→ WORK INSTRUCTIONS: Could you write out all of the data again, word for word?

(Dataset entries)
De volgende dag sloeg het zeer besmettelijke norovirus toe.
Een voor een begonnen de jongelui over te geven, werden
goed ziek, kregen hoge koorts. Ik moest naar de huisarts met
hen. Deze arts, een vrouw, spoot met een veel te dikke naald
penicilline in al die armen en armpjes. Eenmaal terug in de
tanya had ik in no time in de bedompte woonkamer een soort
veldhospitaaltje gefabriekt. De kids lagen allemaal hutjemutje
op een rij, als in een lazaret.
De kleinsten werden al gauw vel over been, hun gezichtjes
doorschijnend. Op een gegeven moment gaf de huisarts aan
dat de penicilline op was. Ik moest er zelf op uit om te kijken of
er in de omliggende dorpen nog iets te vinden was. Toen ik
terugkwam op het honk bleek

→ YOUR SOLUTION:
De volgende dag sloeg het zeer besmettelijke norovirus toe.
Een voor een begonnen de jongelui over te geven, werden
goed ziek, kregen hoge koorts. Ik moest naar de huisarts met
hen. Deze arts, een vrouw, spoot met een veel te dikke naald
penicilline in al die armen en armpjes. Eenmaal terug in de
tanya had ik in no time in de bedompte woonkamer een soort
veldhospitaaltje gefabriekt. De kids lagen allemaal hutjemutje
op een rij, als in een lazaret.
De kleinsten werden al gauw vel over been, hun gezichtjes
doorschijnend. Op een gegeven moment gaf de huisarts aan
dat de penicilline op was. Ik moest er zelf op uit om te kijken of
er in de omliggende dorpen nog iets te vinden was. Toen ik
terugkwam op het honk bleek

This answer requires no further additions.